Recent work has shown that augmentation strategies may enhance antipsychotic treatment outcomes, such as modafinil added to risperidone or olanzapine for improving persistent symptoms in schizophrenia (34). In addition, cognitive impairment — an important clinical dimension in schizophrenia — has been linked to treatment response and overall symptom dynamics, including behavioral manifestations such as agitation (35). These findings support the concept that individualized augmentation approaches may be beneficial when monotherapy is insufficient. Our study aligns with this perspective, showing that clozapine add-on therapy may offer advantages in managing agitation in selected patients.

5.1. Conclusions

Clozapine add-on to risperidone showed a non-significant trend toward greater reduction in agitation compared to risperidone monotherapy. However, the small and unequal group sizes, lack of dosage and adherence data, and short follow-up period limit the generalizability of these findings. Larger, prospective, and multi-center studies with comprehensive outcome measures are recommended to validate and expand on these results.

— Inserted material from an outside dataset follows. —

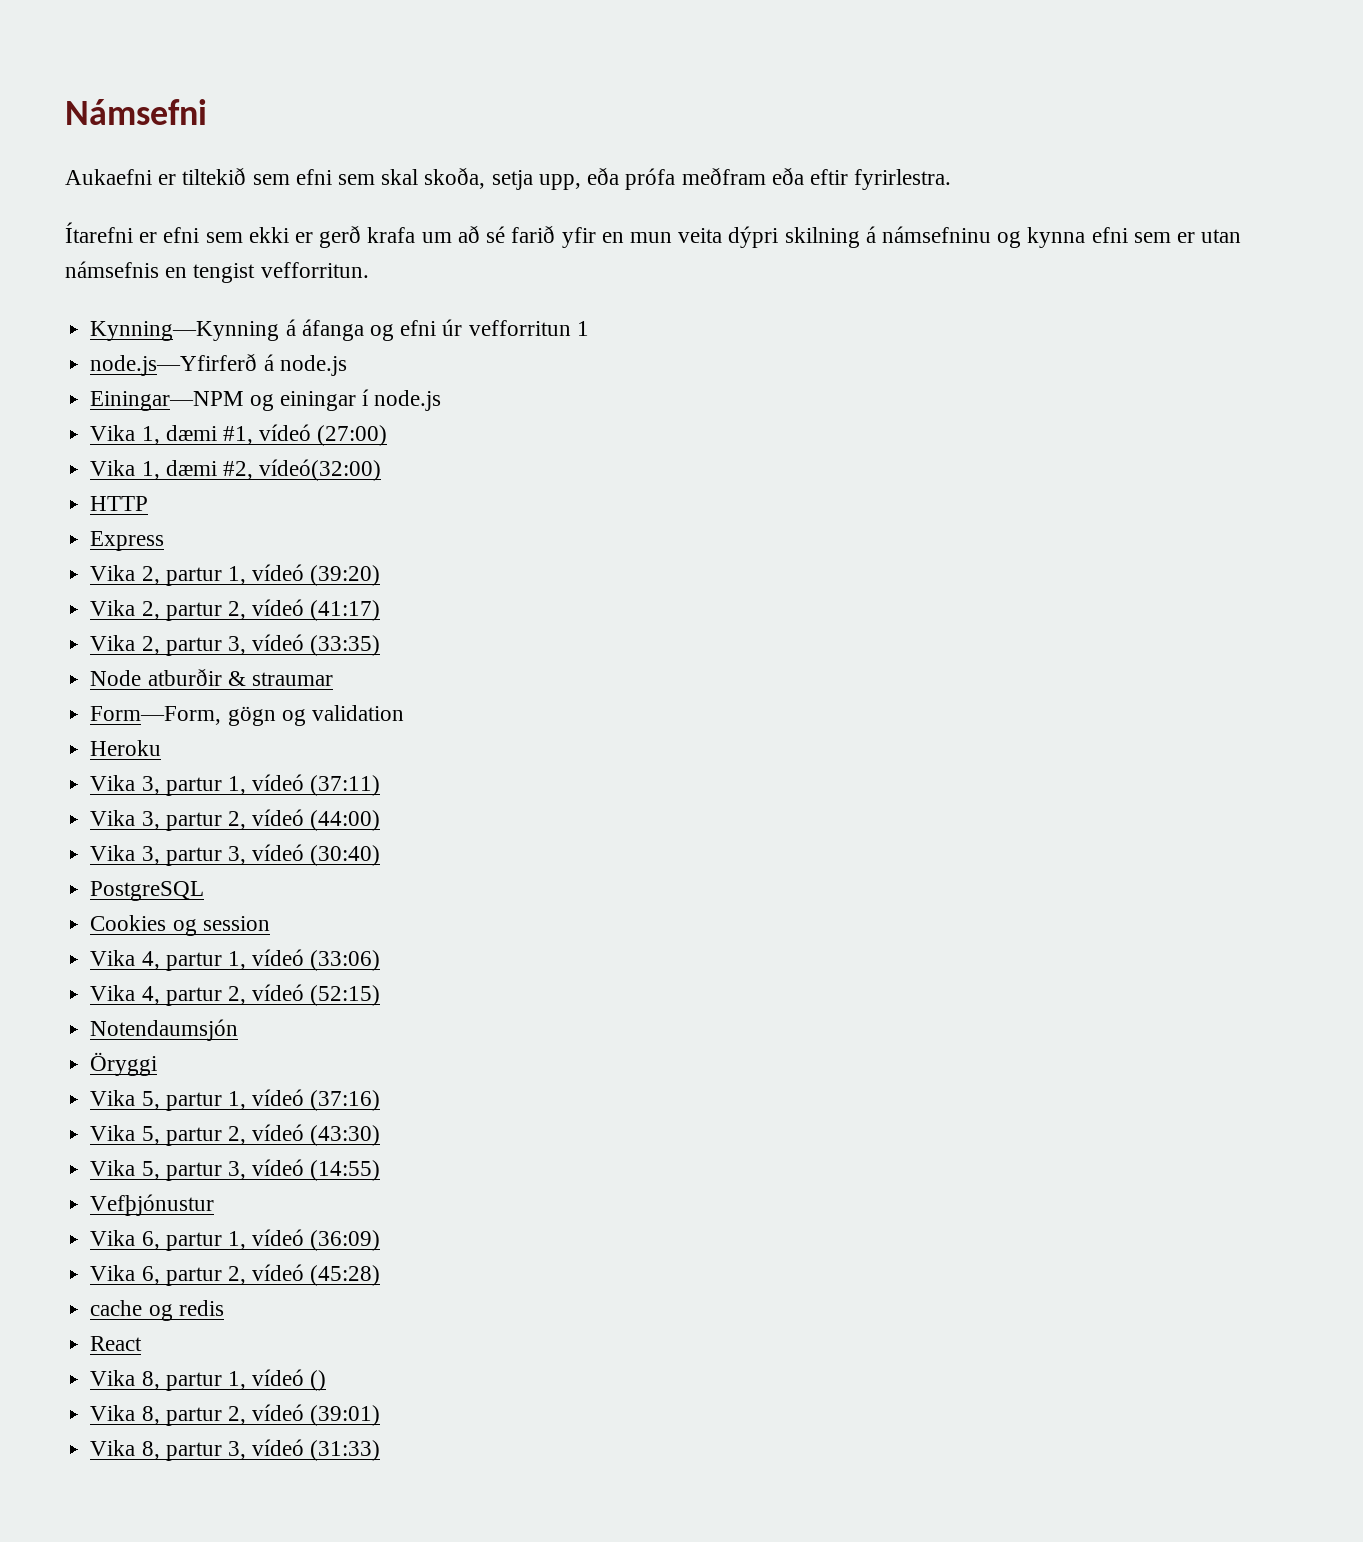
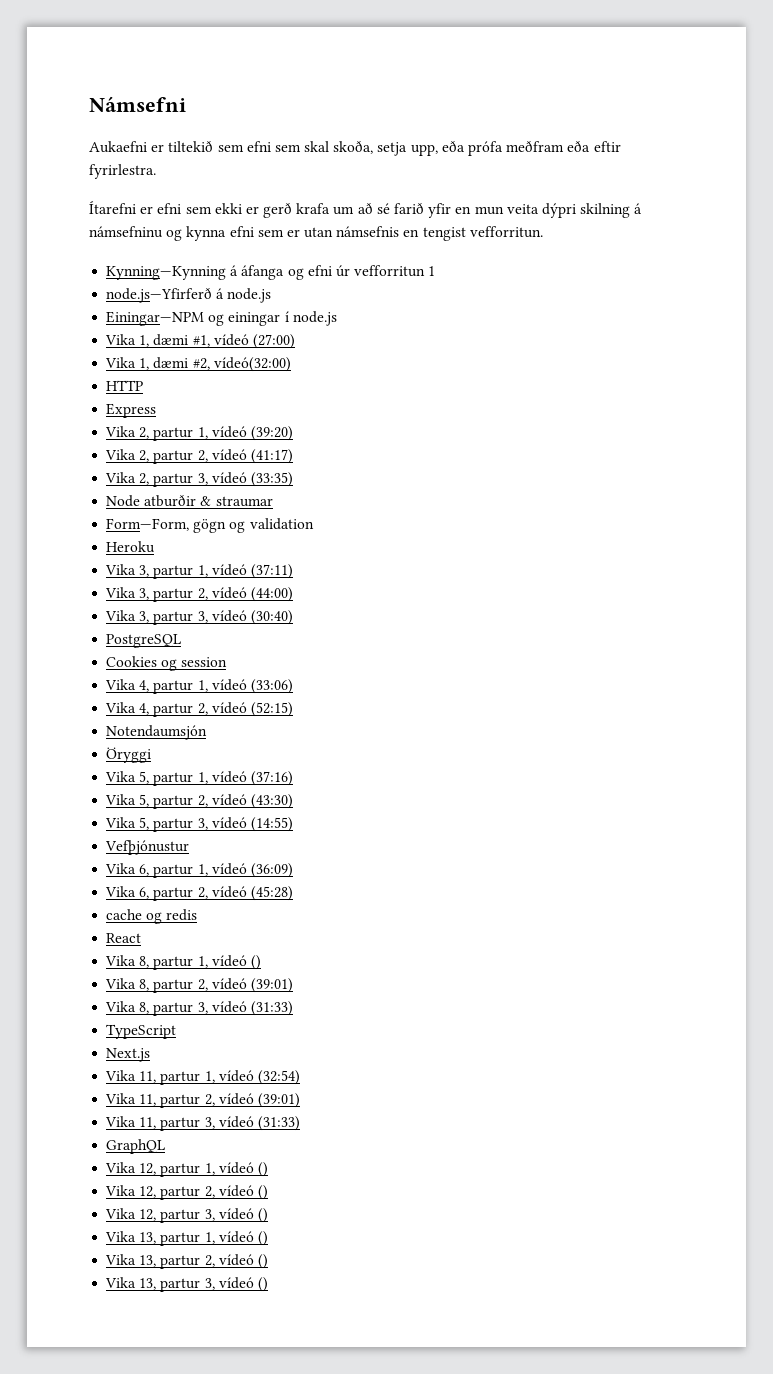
(381, 1450) none -> [106,1024,177,1039] [106,1048,151,1062] [105,1070,300,1085] [105,1093,300,1108] [105,1116,300,1131] [106,1139,166,1154] [105,1162,268,1177] [105,1185,268,1200] [105,1208,268,1223] [105,1231,268,1246] [105,1254,268,1269] [105,1277,268,1292] // TypeScript // Next.js // Vika 11, partur 1, vídeó (32:54) // Vika 11, partur 2, vídeó (39:01) // Vika 11, partur 3, vídeó (31:33) // GraphQL // Vika 12, partur 1, vídeó () // Vika 12, partur 2, vídeó () // Vika 12, partur 3, vídeó () // Vika 13, partur 1, vídeó () // Vika 13, partur 2, vídeó () // Vika 13, partur 3, vídeó ()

5.2. Strengths and Limitations

This study has notable strengths. Conducted in a real clinical setting, the findings are directly relevant to psychiatric practice. Comparing risperidone monotherapy with clozapine add-on therapy provides valuable insight into treatment strategies for schizophrenia. The use of the standardized PANSS-EC Scale ensured objective assessment of agitation, and inclusion of sociodemographic factors broadened understanding of influences on treatment response and hospital stay.

Several limitations should be acknowledged. The sample size was small and uneven (38 vs. 9), limiting statistical power and generalizability. Conducted at a single hospital, results may not apply to other settings. Dosage information was inconsistently documented, and adherence was not systematically assessed. Other potential confounders, such as illness duration, family support, and substance use, were not captured. The retrospective design prevents causal inference. Outcomes were limited to hospitalization, so long-term effects such as relapse and functional recovery remained unknown. The PANSS-EC assessed only agitation, not the full spectrum of schizophrenia symptoms. Finally, as only inpatients were included, findings may not represent those with milder disease managed in outpatient care. Future research should be larger, multi-center, and prospective, with balanced groups, dosage and adherence data, broader measures, and longer follow-up.